__WHAT THE TASK REQUIRES__.
Find the number of lines in these records where the word "holder" appears. Reply with that number and nothing more.

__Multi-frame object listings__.

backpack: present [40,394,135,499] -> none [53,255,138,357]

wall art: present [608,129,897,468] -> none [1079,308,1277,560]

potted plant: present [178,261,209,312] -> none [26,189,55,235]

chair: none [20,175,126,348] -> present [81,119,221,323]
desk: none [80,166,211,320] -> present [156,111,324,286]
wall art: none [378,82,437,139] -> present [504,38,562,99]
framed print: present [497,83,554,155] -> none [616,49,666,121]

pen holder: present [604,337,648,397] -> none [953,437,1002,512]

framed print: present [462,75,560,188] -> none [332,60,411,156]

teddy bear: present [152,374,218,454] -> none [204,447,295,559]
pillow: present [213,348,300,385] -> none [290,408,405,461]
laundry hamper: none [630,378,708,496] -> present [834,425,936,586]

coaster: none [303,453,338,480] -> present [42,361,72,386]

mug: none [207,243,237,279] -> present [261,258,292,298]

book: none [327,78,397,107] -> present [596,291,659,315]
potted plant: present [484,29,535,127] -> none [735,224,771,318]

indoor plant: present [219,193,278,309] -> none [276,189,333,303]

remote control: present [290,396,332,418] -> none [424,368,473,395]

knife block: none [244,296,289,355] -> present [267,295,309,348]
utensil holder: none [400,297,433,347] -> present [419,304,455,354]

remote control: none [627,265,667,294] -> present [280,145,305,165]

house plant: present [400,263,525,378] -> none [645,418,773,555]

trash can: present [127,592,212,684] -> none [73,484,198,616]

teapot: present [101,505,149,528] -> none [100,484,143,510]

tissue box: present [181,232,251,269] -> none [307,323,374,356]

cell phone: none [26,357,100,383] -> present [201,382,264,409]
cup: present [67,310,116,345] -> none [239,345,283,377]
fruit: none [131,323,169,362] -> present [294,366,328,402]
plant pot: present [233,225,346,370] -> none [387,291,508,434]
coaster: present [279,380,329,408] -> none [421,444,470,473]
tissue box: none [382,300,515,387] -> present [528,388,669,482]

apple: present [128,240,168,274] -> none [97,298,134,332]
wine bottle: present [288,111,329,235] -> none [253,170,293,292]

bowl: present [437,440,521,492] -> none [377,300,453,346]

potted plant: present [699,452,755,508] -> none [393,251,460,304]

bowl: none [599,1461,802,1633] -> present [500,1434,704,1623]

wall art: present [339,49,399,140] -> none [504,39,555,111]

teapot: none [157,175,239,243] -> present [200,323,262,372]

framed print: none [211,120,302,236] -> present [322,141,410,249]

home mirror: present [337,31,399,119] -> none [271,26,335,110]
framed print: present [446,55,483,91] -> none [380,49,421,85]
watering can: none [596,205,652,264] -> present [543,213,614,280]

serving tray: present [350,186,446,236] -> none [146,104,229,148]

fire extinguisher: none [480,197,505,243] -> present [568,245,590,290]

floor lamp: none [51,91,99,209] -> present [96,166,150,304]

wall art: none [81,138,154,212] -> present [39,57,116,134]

__RESULT__.
2